Het Amerikaanse jazztrio The Bad Plus is lange tijd een hype geweest die jongeren met een interesse voor de hedendaagse rock- en popscène over de streep trok om toch maar eens de jazz uit te proberen. De legendarische cover van 'Smells Like Teen Spirit' staat wat dat betreft in vele geheugens gegrift. Het trio heeft popklassiekers echter altijd met een zuiver jazz-opzet benaderd, wat betekent dat in zo goed als elk nummer uitgebreid werd geïmproviseerd en dat zowel drummer als bassist de vrijheid kregen om te doen waar ze zin in hadden. Op die manier vond The Bad Plus eerder aansluiting bij onder meer de Zweedse collega's van wijlen het Esbjörn Svensson Trio, meer dan bij de nieuwe Britse semi-topgroep onder leiding van Neil Cowley. Helaas is The Bad Plus altijd een tikkeltje minder experimenteel geweest dan het EST, waardoor hun laatste cd's zich moeilijk lieten onderscheiden van elkaar. Vorig jaar was er dan het fameuze project met zang erbij, wat nog een extra rem bleek op de creativiteit en niet bepaald een schitterend album opleverde. Verrassend is dan ook dat The Bad Plus plots terug in het voetlicht treedt met het echte werk: geen (pop)covers, geen slappe samenwerkingen, maar gewoon samenspel van het zuiverste soort en loeihard gejam zonder complexen.

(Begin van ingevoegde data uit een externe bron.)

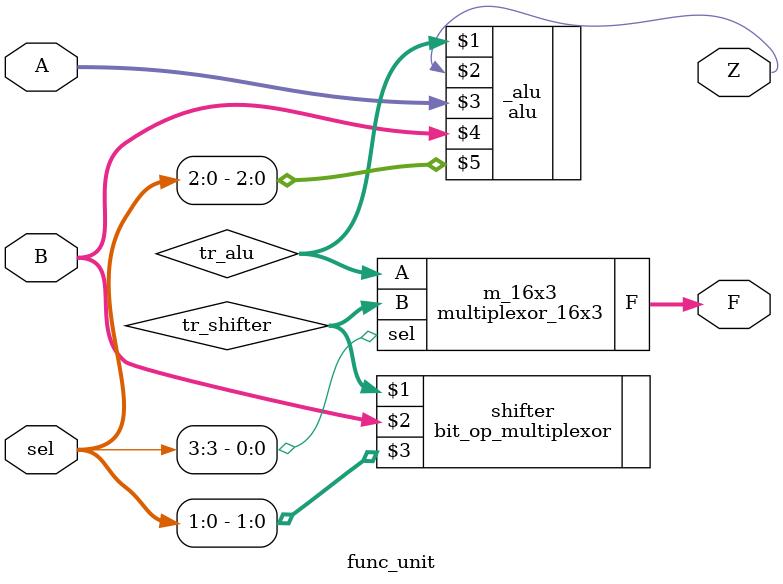
<source format=v>
module multiplexor_16x3(output reg [15:0] F, input [15:0] A, input [15:0] B, input sel);
	always begin
		if (~sel)
			F = A;
		else
			F = B;
	end
endmodule

module func_unit(output [15:0] F, output Z, 
input [15:0] A, input [15:0] B, input [3:0] sel);
	wire [15:0] tr_alu, tr_shifter;
	alu _alu(tr_alu, Z, A, B, sel[2:0]);
	bit_op_multiplexor shifter(tr_shifter, B, sel[1:0]);
	multiplexor_16x3 m_16x3(F, tr_alu, tr_shifter, sel[3]);
endmodule

</source>
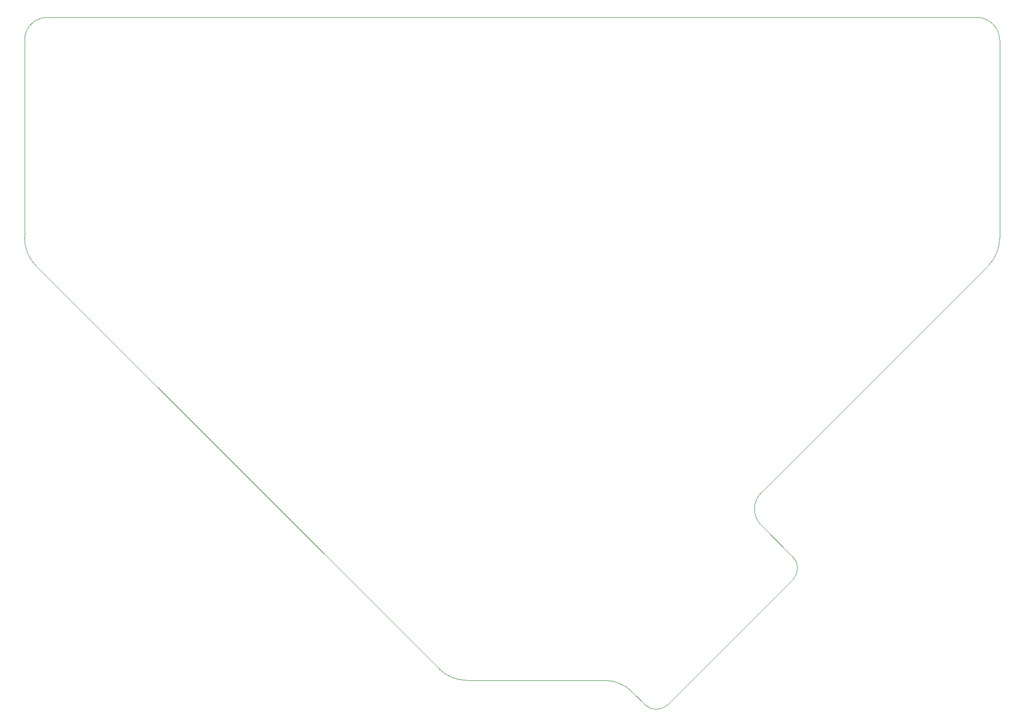
<source format=gbr>
%TF.GenerationSoftware,KiCad,Pcbnew,8.0.3*%
%TF.CreationDate,2025-01-15T13:42:06-05:00*%
%TF.ProjectId,EIM,45494d2e-6b69-4636-9164-5f7063625858,rev?*%
%TF.SameCoordinates,Original*%
%TF.FileFunction,Profile,NP*%
%FSLAX46Y46*%
G04 Gerber Fmt 4.6, Leading zero omitted, Abs format (unit mm)*
G04 Created by KiCad (PCBNEW 8.0.3) date 2025-01-15 13:42:06*
%MOMM*%
%LPD*%
G01*
G04 APERTURE LIST*
%TA.AperFunction,Profile*%
%ADD10C,0.050000*%
%TD*%
G04 APERTURE END LIST*
D10*
X156900357Y-153578427D02*
X162446942Y-159124988D01*
X140571930Y-185000000D02*
G75*
G02*
X136571930Y-185000000I-2000000J2000000D01*
G01*
X134321930Y-182750000D02*
X136571930Y-185000000D01*
X194621930Y-64750000D02*
G75*
G02*
X198621900Y-68750000I-30J-4000000D01*
G01*
X129493503Y-180750000D02*
G75*
G02*
X134321944Y-182749986I-3J-6828500D01*
G01*
X28021930Y-103371570D02*
X28021930Y-68750000D01*
X32021930Y-64750000D02*
X194621930Y-64750000D01*
X162446942Y-159124988D02*
G75*
G02*
X162446954Y-163125000I-2000042J-2000012D01*
G01*
X156900357Y-153578427D02*
G75*
G02*
X156900357Y-147921573I2828443J2828427D01*
G01*
X30021930Y-108200000D02*
G75*
G02*
X28021962Y-103371570I4828470J4828400D01*
G01*
X105400357Y-180750000D02*
X129493503Y-180750000D01*
X196621930Y-108200000D02*
X156900357Y-147921573D01*
X28021930Y-68750000D02*
G75*
G02*
X32021930Y-64750000I4000000J0D01*
G01*
X198621930Y-103371570D02*
G75*
G02*
X196621944Y-108200014I-6828430J-30D01*
G01*
X140571930Y-185000000D02*
X162446942Y-163124988D01*
X105400357Y-180750000D02*
G75*
G02*
X100571945Y-178749985I143J6828700D01*
G01*
X198621930Y-103371570D02*
X198621930Y-68750000D01*
X100571930Y-178750000D02*
X30021930Y-108200000D01*
M02*

</source>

Tien eigen composities telt de nieuwe plaat en als vanouds geven pianist Ethan Iverson, bassist Reid Anderson en drummer Dave King volop van katoen. De stukken zijn wederom heel catchy en vormen een ideale springplank voor Iversons hyperkinetische improvisaties die alle kanten tegelijk uitwaaieren. Met het absurde 'The Radio Tower Has a Beating Heart' is het al meteen raak en vanaf dan kan het gewoon niet meer stuk. De meeste composities komen van Reid Anderson, die dikwijls tekent voor meer ritmisch gelaagde experimenten waardoor de muziek nogal woelig en zoekend gaat klinken. Iverson is een ideale improvisator om de grenzen van dergelijke stukken af te tasten, hoewel hij te vaak dezelfde kunstjes uit de kast haalt en eigenlijk meer noten speelt dan goed is. Ook in Buffalo Collision, een groep rond Tim Berne waarin Iverson en King tevens aantreden, valt eveneens op dat Iverson geen bodemloos vat vol inspiratie is. King is in verhouding de creatiefste van de drie, wat hij illustreert met schijnbaar ongeordende, vlotte begeleidingen. Nochtans zit hij niet verlegen om een stevig rock-ritme hier en daar, wat een stevig fundament vormt voor de uitspattingen van de overige twee bandleden. Anderson is, en dat is vreemd om vast te stellen, het minst interessante bandlid in de improvisaties, omdat die soms maar wat lijken aan te modderen.
Met zijn grote gevoel voor melodie zijn Kings stukken het leukst: bovenvermelde openingstrack is een overweldigende waterval aan noten, 'My Friend Metatron' een ontroerende, mierzoete ballade en afsluiter 'Super America' een feestelijk vaarwel. Iversons composities zijn eerder clownesk, terwijl Anderson een mooi evenwicht vormt. Hoewel niet altijd even scherp, is 'Never Stop' een plaat die in een mum van tijd over de luisteraar heen walst en deze sprakeloos achterlaat. De flitsen van genialiteit zijn er, het spelplezier druipt er langs alle kanten vanaf en lefgozers zijn het nog steeds alle drie. Zijn tienjarig bestaan mag The Bad Plus dus vieren met een plaatje die de ongepolijste stijl van de beginjaren weer helemaal in gedachten roept. Dit is jazz met ballen oftewel rock met een stortvloed aan ideeën, afgewisseld met af en toe een innemend, triestig lied. Het ideale album voor een huis-, tuin- of keukenfeest tot in de vroege uurtjes?